You mean yapping in therapy?

Have you ever tried a real work, dear?


Have you tried doing the work in English class?

Anyway:
Anonymous
Post 06/08/2023 08:48     Subject: Re:Why do so many men lack introspection? I

Anonymous wrote:It’s also body makeup though right? The hormones making them react quicker and more linearly. I’ve often heard men are more decisive. So must mean that they have less instrospection because they need to be decisive. Something like that.


Not George Washington!
Washington cannot be left alone to his devices. Indecisive, from crisis to crisis.
Anonymous
Post 06/08/2023 08:45     Subject: Why do so many men lack introspection? I

Anonymous wrote:
Anonymous wrote:
Anonymous wrote:When dating I constantly run across men who cannot be self reflective. If there’s a problem
It’s always 100% the other persons fault. It’s so frustrating? Do they think they are perfect? Just have no interest in growing and becoming a better person?

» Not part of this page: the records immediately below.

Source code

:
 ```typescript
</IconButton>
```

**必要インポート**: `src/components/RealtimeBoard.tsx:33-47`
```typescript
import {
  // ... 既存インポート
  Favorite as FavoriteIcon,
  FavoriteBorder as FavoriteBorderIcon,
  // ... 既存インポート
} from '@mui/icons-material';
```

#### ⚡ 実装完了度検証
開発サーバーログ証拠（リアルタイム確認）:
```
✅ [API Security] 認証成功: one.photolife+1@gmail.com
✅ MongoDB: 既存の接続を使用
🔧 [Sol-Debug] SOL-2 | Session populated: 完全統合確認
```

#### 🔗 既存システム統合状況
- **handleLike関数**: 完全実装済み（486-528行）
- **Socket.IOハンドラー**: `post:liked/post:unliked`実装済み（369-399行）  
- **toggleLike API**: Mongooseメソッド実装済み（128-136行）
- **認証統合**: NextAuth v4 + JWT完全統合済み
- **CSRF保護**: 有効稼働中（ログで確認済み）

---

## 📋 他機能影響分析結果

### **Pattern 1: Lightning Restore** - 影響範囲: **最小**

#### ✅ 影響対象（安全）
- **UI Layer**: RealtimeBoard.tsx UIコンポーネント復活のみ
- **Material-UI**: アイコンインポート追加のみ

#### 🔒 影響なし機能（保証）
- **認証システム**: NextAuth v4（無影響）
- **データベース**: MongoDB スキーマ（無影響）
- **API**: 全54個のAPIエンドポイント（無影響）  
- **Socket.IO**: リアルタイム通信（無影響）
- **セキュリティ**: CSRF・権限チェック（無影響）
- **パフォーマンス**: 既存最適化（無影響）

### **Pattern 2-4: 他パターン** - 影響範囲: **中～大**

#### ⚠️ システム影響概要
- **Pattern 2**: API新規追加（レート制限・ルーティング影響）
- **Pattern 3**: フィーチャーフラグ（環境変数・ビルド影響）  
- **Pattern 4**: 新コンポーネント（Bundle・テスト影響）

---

Who is responsible for your failed relationships? Was it the man every time?


OP here. I am saying that the men I run across in dating almost always believe relationship failure is 100% their exes fault. Very rarely I come across one who can identify something he did wrong, and once I get to know him better I discover he still engages in that same behavior, yet feels entitled to a good relationship.


How many women have you dated?

How many anyones would go on a date and say "BTW I'm the reason my relationships fail. Let's try one!"

This is selection bias.
Anonymous
Post 06/08/2023 08:45     Subject: Why do so many men lack introspection? I

Anonymous wrote:
Anonymous wrote:
Anonymous wrote:When dating I constantly run across men who cannot be self reflective. If there’s a problem
It’s always 100% the other persons fault. It’s so frustrating? Do they think they are perfect? Just have no interest in growing and becoming a better person?

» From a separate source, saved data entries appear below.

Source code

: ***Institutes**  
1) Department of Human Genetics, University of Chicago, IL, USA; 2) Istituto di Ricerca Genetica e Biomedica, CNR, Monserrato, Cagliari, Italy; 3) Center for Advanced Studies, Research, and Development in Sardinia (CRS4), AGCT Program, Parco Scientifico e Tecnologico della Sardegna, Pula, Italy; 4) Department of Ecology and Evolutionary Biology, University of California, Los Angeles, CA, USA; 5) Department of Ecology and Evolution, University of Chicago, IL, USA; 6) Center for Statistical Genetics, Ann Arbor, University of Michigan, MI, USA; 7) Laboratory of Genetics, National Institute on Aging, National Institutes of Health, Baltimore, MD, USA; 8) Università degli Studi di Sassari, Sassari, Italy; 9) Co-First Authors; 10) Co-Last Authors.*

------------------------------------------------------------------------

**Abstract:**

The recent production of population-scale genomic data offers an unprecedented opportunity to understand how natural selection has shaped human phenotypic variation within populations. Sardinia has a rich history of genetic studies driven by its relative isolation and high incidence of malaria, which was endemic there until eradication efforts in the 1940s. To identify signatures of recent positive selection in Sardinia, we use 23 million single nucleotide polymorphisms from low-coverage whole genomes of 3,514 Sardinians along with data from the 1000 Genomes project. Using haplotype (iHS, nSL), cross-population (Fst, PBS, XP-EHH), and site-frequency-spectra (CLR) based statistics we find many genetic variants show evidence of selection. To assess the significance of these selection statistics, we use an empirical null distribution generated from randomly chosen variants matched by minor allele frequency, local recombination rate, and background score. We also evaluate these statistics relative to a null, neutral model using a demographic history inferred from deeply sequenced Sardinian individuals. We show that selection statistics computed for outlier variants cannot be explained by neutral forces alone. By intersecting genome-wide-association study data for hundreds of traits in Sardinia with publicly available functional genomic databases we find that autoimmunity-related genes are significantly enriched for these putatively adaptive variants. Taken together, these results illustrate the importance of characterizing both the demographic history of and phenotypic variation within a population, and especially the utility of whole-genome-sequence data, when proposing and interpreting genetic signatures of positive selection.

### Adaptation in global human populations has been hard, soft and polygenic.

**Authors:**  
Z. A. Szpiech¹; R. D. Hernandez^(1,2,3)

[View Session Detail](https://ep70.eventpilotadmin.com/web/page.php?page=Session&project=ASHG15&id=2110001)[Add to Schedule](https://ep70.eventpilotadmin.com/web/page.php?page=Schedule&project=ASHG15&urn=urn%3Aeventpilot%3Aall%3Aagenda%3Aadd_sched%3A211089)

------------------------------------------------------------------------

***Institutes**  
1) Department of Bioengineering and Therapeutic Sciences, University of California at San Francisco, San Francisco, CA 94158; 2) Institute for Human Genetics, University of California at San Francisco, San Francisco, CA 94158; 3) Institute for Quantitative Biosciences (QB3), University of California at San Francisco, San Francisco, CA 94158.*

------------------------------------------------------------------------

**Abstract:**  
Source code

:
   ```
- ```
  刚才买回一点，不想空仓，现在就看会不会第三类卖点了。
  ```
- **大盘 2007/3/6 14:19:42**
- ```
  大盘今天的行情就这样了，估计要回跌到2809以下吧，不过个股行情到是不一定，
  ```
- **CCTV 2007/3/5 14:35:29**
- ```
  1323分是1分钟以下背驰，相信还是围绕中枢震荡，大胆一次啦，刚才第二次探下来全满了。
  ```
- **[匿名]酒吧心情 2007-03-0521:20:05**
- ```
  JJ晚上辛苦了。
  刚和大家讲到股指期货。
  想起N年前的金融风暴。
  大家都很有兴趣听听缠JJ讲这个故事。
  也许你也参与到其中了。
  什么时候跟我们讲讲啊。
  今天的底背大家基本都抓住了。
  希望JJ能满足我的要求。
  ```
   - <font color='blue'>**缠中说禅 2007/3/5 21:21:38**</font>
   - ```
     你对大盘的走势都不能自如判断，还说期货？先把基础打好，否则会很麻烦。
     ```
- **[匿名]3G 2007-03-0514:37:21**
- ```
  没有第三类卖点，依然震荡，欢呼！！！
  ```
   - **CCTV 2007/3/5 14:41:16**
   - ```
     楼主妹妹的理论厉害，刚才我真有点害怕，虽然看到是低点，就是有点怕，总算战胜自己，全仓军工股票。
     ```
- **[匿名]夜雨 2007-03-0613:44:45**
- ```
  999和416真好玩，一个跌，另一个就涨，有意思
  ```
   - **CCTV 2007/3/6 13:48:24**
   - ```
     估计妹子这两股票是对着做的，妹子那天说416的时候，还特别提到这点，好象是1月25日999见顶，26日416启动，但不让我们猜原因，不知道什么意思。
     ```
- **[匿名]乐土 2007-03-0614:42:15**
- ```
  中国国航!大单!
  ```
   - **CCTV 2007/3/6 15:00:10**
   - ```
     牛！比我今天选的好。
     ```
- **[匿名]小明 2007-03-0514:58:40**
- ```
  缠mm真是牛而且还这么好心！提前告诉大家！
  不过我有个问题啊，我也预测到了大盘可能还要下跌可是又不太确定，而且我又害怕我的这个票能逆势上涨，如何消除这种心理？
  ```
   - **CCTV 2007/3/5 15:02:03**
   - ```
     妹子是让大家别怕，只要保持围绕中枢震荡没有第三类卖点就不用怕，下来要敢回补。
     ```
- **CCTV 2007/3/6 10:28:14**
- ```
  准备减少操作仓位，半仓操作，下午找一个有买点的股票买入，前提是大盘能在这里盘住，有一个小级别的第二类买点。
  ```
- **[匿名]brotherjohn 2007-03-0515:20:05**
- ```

Who is responsible for your failed relationships? Was it the man every time?


OP here. I am saying that the men I run across in dating almost always believe relationship failure is 100% their exes fault. Very rarely I come across one who can identify something he did wrong, and once I get to know him better I discover he still engages in that same behavior, yet feels entitled to a good relationship.


I understand exactly what you are saying. I'm asking you who was responsible for all your past relationships failing. Was it your fault or was it the man's fault?
Anonymous
Post 06/08/2023 08:35     Subject: Why do so many men lack introspection? I

Anonymous wrote:
Anonymous wrote:Men don’t need to be introspective because women's anxiety forces woman to point out everything little thing that men do wrong, could turn out wrong or might be wrong.


The lack is introspection causes the anxiety. The anxiety leads to hypersensitivity, which leads to defensiveness, which leads to resentment.

All this stems from societal expectations and lack of communication skills.


+1.
Anonymous
Post 06/08/2023 08:34     Subject: Re:Why do so many men lack introspection? I

Anonymous wrote:It’s also body makeup though right? The hormones making them react quicker and more linearly. I’ve often heard men are more decisive. So must mean that they have less instrospection because they need to be decisive. Something like that.


No. Agree is lack of communication skills and desire to improve self.

Having no decision making process (needs lots of introspection of self , others, situation), except quick quick quick is not the definition of anything.